XOR Boolean

B

Buck Turgidson

Can someone check me on if the following two blocks are logically
equivalent? Is there an even better way to write this with a one-liner?



return (inverse ^ line_matched);


// and

if ( !inverse )
return line_matched;
else
return !line_matched;
 
K

Kristoffel

Buck said:
Can someone check me on if the following two blocks are logically
equivalent? Is there an even better way to write this with a one-liner?



return (inverse ^ line_matched);


// and

if ( !inverse )
return line_matched;
else
return !line_matched;

() means if:
if there are different the result is false else true

so in one line :
(inverse ^ line_matched) ? return false : return true;

I think that the two blocks aren't logically equivalent .

K
 
K

Kristoffel

Buck said:
Can someone check me on if the following two blocks are logically
equivalent? Is there an even better way to write this with a one-liner?



return (inverse ^ line_matched);


// and

if ( !inverse )
return line_matched;
else
return !line_matched;

(inverse ^ line_matched) means if:
if there are different the result is false else true

so in one line :
(inverse ^ line_matched) ? return false : return true;

I think that the two blocks aren't logically equivalent .

K
 
?

=?ISO-8859-1?Q?Daniel_Sj=F6blom?=

Buck said:
Can someone check me on if the following two blocks are logically
equivalent?

Sure. Write some truth tables.

Is there an even better way to write this with a one-liner?
return (inverse ^ line_matched);

inv ^ line ->

line=1 line=0
inv=1 0 1
inv=0 1 0
// and

if ( !inverse )
return line_matched;
else
return !line_matched;

!inv ? line : !line ->

line=1 line=0
inv=1 0 1
inv=0 1 0

So yes, they are equivalent if I remember my logic right. There is
probably nothing better. An XOR is one of the cheapest operations on
most processors.
 
C

Chris Riesbeck

Kristoffel said:
(inverse ^ line_matched) means if:
if there are different the result is false else true

just the opposite -- X ^ Y is true if X and Y are different,
i.e., exactly 1 is true
so in one line :
(inverse ^ line_matched) ? return false : return true;

anything ? return false : return true;

can always be written more briefly

return !anything;
 
J

Joona I Palaste

just the opposite -- X ^ Y is true if X and Y are different,
i.e., exactly 1 is true
anything ? return false : return true;
can always be written more briefly
return !anything;

And that way it'll even compile and everything.

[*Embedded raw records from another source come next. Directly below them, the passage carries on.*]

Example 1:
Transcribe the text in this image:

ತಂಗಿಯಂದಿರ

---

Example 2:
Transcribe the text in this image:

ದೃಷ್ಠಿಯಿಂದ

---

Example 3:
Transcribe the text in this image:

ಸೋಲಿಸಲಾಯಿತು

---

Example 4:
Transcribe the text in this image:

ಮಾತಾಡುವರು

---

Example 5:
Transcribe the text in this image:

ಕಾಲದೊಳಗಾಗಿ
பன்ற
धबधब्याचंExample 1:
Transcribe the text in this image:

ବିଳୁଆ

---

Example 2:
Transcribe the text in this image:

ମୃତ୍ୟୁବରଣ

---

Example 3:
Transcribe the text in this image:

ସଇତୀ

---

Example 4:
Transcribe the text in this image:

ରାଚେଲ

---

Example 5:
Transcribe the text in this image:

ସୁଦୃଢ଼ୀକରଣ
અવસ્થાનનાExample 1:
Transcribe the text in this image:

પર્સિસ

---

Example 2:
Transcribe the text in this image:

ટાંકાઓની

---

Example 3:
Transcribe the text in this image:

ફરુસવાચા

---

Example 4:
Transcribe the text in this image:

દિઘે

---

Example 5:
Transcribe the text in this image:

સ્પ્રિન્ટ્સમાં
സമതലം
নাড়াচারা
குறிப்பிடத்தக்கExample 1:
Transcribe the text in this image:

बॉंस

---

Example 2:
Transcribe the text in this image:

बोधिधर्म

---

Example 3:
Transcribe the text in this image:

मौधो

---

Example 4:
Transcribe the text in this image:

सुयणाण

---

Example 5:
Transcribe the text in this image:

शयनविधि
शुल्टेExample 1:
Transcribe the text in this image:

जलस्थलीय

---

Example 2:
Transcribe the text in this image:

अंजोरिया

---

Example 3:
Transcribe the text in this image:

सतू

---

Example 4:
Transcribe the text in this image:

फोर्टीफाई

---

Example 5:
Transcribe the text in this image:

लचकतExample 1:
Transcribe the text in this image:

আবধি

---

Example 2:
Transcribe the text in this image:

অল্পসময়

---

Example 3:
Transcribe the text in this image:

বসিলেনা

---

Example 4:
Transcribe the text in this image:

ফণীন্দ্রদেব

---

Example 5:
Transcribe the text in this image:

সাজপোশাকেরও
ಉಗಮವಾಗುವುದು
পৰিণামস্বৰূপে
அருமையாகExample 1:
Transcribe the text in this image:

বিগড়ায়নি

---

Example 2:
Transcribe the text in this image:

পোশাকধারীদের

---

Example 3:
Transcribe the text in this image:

The operands of the ?:
operator have to be expressions, and return is not an expression.

--
/-- Joona Palaste ([email protected]) ------------- Finland --------\
\-- http://www.helsinki.fi/~palaste --------------------- rules! --------/
"I said 'play as you've never played before', not 'play as IF you've never
played before'!"
- Andy Capp
 
R

Roedy Green

return (inverse ^ line_matched);

Most programmers are terrified of xor. You can write that in a way
more familiar to the peanut gallery with:


return inverse != line_matched;

presuming both are booleans, not ints.